There have been a lot of rumblings about companies (like Snapchat and Apple to name a few) who have let their employees work remote for 2 years over the pandemic, only to now reverse this policy. It’s with no surprise that some employees are not happy. In many scenarios, there seems to be a disconnect with how executives feel about remote work compared to their employees.

At Apple, employees pushed back on the return-to-office policy. They wrote an interal letter stating “​​Over the last year we often felt not just unheard, but at times actively ignored” and that many had already quit in response to the policy.

HR best practice: Change management needs to be handled thoughtfully, and aligned with company culture

Change management is never easy. That being said, we suggest these basic rules when introducing change. To implement culture change in the workplace, employers must identify the culture they want, assess what they have, and take action. Making sweeping changes without involving input from the team or transparency around decision making will leave a negative taste in your employees’ mouths.

MAKING SWEEPING CHANGES WITHOUT INVOLVING INPUT FROM THE TEAM OR TRANSPARENCY AROUND DECISION MAKING WILL LEAVE A NEGATIVE TASTE IN YOUR EMPLOYEES’ MOUTHS.

HR blunder 4: Employee burnout is not a consideration

Employee burnout is on the rise. People are looking towards their employers to consider things like work-life balance, mental health, and flexible schedules. To retain top employees, HR best practices recommend that employee’s well-being remain top of mind.

During the Musk’s Twitter takeover, he sent an email to everyone, describing what being part of the “New Twitter” would entail: “employees will need to be extremely hardcore” and that long hours at high intensity will be needed for success.” He instructed people who wanted to stay employed and work for this new “hardcore Twitter” to click ‘yes’ on a link provided in the email.

The result was employees sleeping in the office, and managers reportedly telling employees to work 12 hours, 7 days a week to meet Musk’s deadlines.

HR best practice: Leaders should ensure psychological safety is always maintained

When employees feel psychological safety, they are more engaged, more productive, and more innovative.

HR best practice: Worker burnout is widespread, and should be taken seriously

Burnout existed well before the pandemic, and has been increasing since early 2020. One significant way to combat burnout is to promote a healthier work-life balance. One way to combat burnout includes setting clear working hours and being transparent about expectations and putting employees in charge.

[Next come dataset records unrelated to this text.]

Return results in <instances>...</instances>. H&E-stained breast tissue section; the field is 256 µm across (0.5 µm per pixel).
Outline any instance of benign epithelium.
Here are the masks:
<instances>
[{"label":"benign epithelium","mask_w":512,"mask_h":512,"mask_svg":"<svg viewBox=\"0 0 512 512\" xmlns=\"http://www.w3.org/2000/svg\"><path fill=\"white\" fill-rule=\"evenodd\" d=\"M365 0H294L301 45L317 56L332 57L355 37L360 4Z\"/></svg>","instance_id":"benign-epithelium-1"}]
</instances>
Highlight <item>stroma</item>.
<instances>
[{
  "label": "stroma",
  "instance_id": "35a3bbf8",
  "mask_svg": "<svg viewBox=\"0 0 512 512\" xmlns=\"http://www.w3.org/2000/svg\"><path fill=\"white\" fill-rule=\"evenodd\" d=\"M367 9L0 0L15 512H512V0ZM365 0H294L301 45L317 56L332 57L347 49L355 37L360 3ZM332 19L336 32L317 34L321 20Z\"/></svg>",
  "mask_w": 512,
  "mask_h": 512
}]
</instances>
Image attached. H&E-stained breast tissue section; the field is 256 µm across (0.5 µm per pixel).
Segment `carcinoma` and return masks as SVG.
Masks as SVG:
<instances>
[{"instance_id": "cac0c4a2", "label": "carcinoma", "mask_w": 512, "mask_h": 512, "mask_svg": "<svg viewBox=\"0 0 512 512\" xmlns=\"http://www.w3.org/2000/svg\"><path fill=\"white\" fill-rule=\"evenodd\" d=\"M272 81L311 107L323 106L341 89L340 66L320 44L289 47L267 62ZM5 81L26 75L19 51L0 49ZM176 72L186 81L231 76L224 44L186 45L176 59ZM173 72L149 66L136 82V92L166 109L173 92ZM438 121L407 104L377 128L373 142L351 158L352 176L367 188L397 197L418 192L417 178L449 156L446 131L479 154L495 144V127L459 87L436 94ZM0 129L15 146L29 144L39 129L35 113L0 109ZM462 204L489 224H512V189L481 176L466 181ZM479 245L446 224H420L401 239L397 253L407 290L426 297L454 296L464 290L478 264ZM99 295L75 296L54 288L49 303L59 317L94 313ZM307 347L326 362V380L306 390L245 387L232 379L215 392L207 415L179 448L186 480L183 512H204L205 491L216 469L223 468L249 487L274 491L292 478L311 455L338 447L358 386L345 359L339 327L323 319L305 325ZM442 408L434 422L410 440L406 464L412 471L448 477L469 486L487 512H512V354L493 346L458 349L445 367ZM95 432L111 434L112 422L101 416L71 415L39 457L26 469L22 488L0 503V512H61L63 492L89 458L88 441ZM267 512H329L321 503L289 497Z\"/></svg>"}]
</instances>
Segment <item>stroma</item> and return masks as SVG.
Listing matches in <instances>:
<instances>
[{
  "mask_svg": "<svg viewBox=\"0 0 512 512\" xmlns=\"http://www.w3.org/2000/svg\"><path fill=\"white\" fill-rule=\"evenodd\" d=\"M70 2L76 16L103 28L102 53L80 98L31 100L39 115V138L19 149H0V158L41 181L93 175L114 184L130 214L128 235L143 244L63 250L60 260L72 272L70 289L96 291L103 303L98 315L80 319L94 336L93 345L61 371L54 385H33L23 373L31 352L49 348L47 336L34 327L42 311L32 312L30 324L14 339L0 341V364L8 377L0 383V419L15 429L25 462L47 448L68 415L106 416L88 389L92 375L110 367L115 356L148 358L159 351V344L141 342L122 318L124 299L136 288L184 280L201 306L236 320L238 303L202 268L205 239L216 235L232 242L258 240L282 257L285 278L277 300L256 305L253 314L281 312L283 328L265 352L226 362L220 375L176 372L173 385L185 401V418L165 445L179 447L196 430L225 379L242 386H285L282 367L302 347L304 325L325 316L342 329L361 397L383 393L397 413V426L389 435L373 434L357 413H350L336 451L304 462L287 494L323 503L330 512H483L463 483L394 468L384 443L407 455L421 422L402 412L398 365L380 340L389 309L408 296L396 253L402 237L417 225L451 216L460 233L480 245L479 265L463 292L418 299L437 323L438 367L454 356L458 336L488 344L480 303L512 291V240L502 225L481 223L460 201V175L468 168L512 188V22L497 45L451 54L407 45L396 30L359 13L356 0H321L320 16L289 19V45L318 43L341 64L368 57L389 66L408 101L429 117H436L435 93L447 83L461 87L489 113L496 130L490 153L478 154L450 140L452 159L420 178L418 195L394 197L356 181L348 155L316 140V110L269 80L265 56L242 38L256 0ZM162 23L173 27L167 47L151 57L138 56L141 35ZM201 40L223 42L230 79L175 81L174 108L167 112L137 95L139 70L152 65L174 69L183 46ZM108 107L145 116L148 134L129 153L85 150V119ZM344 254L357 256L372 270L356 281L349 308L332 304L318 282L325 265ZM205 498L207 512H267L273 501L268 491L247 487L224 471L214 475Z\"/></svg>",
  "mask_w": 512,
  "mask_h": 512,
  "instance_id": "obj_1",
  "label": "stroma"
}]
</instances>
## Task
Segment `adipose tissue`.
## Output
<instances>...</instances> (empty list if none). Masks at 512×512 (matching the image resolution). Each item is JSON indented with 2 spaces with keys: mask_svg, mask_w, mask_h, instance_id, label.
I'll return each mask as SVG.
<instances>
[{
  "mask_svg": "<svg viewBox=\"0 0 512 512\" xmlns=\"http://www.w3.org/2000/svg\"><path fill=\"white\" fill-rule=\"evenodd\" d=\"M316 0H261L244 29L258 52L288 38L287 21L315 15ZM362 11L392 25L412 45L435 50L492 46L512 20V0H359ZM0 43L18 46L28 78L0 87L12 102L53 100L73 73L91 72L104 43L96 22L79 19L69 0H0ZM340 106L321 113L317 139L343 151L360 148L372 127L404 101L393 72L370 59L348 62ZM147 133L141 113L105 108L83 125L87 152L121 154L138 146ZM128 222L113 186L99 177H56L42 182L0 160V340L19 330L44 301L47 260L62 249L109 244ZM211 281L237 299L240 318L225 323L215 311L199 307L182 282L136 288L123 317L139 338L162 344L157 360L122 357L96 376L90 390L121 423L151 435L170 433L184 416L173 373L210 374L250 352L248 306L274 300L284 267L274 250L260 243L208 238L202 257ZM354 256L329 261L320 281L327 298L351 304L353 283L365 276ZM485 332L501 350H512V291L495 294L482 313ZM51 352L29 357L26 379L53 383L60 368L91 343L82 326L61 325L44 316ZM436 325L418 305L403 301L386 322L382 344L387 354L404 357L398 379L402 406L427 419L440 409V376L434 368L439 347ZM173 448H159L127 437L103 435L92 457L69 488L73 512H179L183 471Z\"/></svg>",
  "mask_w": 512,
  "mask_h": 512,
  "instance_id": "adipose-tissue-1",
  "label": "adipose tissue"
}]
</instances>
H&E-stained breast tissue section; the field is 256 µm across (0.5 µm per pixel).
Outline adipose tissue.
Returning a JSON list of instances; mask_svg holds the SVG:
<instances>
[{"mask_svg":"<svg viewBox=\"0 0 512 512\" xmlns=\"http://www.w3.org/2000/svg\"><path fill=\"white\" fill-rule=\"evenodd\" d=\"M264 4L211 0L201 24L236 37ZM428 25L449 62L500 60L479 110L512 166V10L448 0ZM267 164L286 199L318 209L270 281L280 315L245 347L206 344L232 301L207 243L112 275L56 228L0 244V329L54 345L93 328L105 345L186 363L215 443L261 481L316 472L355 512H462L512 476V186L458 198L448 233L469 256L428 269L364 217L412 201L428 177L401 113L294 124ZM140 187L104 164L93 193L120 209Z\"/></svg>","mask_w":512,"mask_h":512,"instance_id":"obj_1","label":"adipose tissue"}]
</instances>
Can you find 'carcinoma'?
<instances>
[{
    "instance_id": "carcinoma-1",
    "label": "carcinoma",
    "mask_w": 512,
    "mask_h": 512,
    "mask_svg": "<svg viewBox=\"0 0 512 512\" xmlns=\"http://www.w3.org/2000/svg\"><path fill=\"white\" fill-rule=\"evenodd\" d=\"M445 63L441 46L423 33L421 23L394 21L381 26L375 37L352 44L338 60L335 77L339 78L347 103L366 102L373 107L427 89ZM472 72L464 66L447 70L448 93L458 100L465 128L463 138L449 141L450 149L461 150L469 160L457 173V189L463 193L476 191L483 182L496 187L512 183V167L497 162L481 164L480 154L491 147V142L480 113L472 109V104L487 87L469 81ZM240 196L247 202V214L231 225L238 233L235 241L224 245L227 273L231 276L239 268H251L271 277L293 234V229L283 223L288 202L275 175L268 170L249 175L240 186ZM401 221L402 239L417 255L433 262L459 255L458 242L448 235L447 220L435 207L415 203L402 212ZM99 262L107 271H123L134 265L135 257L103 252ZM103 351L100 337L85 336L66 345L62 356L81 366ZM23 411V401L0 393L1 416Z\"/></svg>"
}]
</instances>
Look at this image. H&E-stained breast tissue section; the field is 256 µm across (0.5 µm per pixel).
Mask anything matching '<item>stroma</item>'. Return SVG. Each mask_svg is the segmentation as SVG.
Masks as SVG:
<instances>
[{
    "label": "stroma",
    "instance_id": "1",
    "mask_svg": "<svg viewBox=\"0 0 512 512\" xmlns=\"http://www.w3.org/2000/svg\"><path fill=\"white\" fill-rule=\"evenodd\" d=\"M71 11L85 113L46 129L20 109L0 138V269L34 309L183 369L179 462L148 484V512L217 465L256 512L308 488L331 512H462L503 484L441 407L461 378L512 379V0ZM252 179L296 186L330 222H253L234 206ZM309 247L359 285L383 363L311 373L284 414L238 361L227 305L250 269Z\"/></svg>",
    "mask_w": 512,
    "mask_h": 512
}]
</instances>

HR and culture: People should always come first

The tech world is changing and the lush people-first benefits employees once enjoyed seem to be changing. Over the year, we’ve seen companies firing people by locking them out of their computers, laying people off haphazardly, and eliminating remote work and mental health benefits to try and save costs and increase productivity.

Changes of any kind require care and consideration to keep employee morale intact. Employers who want to put their employees first should consider the long-term and short-term implications of their decisions and how they might impact their employees.